→ PROBLEM TO WORK ON
Go through the entries below. Copy out every line that contains "back".

Stored data entries
• • •
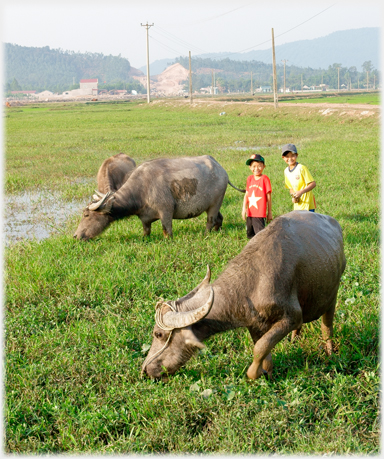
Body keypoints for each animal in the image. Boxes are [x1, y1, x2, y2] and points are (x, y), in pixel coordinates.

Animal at [73, 155, 244, 241]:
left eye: (86, 215)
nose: (75, 236)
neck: (141, 190)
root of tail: (220, 169)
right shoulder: (145, 218)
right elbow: (146, 231)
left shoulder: (166, 212)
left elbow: (166, 230)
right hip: (214, 204)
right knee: (219, 218)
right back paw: (217, 231)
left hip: (215, 204)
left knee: (210, 220)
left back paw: (206, 234)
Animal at [142, 212, 346, 380]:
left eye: (158, 334)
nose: (145, 370)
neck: (252, 283)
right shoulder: (254, 324)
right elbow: (263, 348)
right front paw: (268, 372)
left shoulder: (291, 317)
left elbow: (261, 347)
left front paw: (253, 374)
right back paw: (294, 340)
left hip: (333, 295)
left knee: (327, 326)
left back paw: (330, 352)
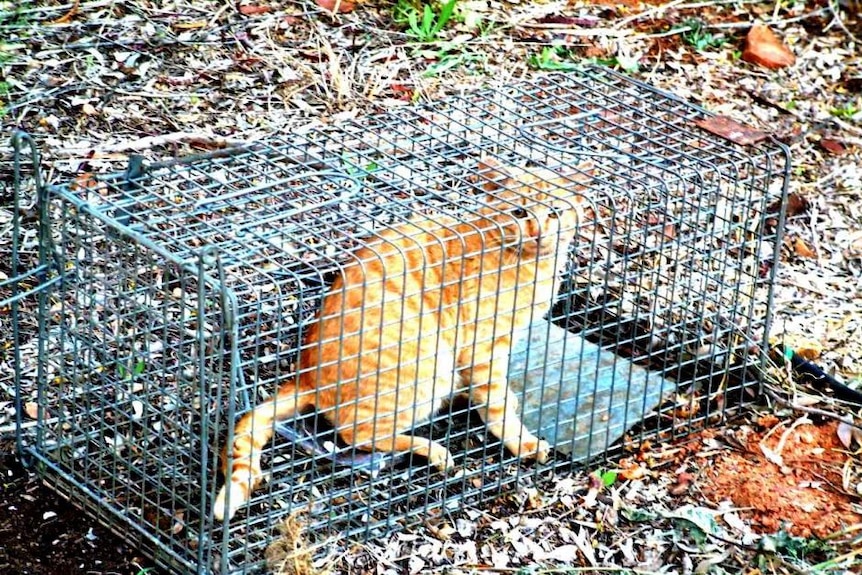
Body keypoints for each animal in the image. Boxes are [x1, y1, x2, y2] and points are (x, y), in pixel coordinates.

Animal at [215, 158, 592, 520]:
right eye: (520, 213)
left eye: (554, 212)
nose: (539, 233)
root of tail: (305, 376)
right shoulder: (483, 348)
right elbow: (496, 406)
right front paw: (521, 442)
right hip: (429, 367)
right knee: (359, 435)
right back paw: (432, 449)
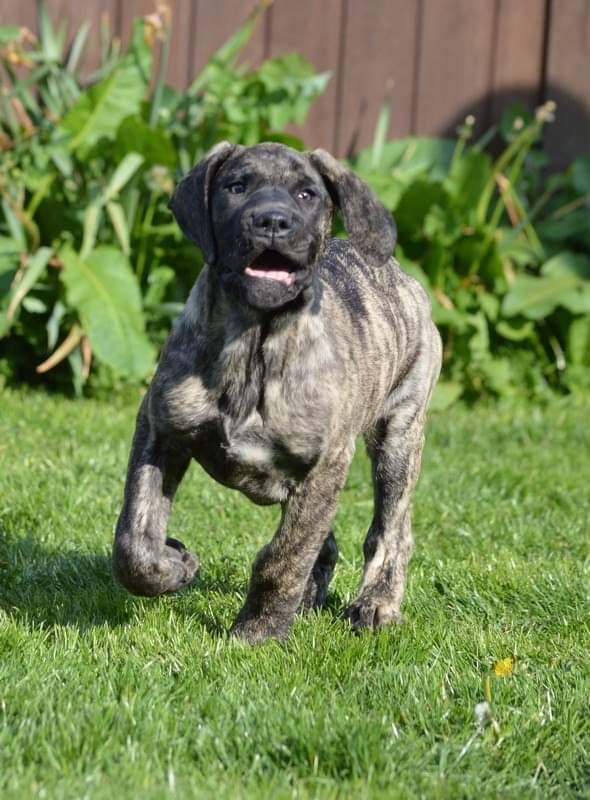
• • •
→ ANSWER SECTION
right back paw: (217, 231)
left back paw: (206, 234)
right back paw: (294, 340)
left back paw: (330, 352)
right back paw: (432, 449)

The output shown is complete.